Belfast Telegraph

Police seize £2.5m cocaine haul

Around 110lb (50kg) of cocaine have been seized in Northern Ireland in what police have described as one of the biggest ever drugs hauls.

The Police Service of Northern Ireland (PSNI) said they received a tip-off and searches uncovered two suitcases packed with packets of white powder hidden among a furniture delivery consignment at commercial premises in Co Tyrone yesterday.

Detective Superintendent Noel Mullan, from the PSNI's organised crime branch said: " A conservative value for this haul would be £2.5 million. A street value would be substantially higher.

"It is undoubtedly one of the biggest cocaine finds ever made in Northern Ireland."

Over a three-year period from 2011/12 to 2013/14 the PSNI found a total of 108lb (49kg) of cocaine during 1,053 seizure incidents - an average of 1.7 oz (47g) each.

Only two seizures weighed 6.6lb (3kg) or more, while h alf were of just 0.04oz (1g) or less.

Mr Mullan added: "Last night we got 50 kilos.

"We will be working with law enforcement colleagues in various parts of the world to establish where this came from, where it was going to and who was involved.

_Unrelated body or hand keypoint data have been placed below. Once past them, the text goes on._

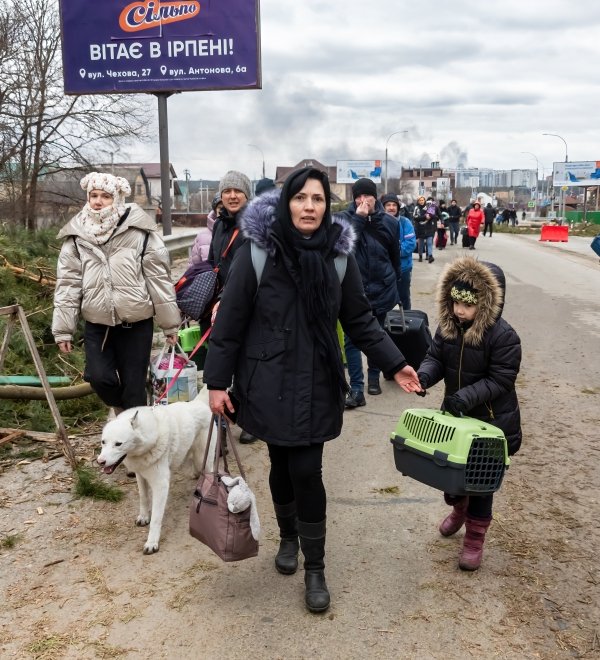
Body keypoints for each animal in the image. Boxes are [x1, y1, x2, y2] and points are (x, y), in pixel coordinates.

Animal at [96, 392, 213, 552]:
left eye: (118, 444)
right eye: (103, 442)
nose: (100, 462)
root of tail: (198, 402)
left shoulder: (160, 485)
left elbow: (156, 518)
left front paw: (152, 542)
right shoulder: (140, 476)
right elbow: (144, 498)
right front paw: (144, 517)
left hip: (203, 459)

"It is unlikely that such a substantial amount was destined for the Northern Ireland market but we'll see where our inquiries lead."

There is no suggestion that the company based at the premises knew what was in the container.

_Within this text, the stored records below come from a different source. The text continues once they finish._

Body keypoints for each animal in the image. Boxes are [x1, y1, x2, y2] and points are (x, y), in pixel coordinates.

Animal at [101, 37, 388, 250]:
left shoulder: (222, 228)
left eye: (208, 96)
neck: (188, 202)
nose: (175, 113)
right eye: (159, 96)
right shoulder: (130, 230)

The drugs have been taken, under armed guard, to the Northern Ireland Forensic Science laboratories in Carrickfergus, Co Antrim, for further testing.

Mr Mullan added: "We are committed to keeping people in Northern Ireland safe and we will follow all lines of inquiry with law enforcement colleagues around the world and with local communities to reduce the threat posed by drugs."

Meanwhile, in an unconnected incident, Dutch authorities have seized 44lb (20kg) of cocaine worth around £1 million at a port in Holland which was destined for the Fermanagh area of Northern Ireland.

There were no arrests during either seizure.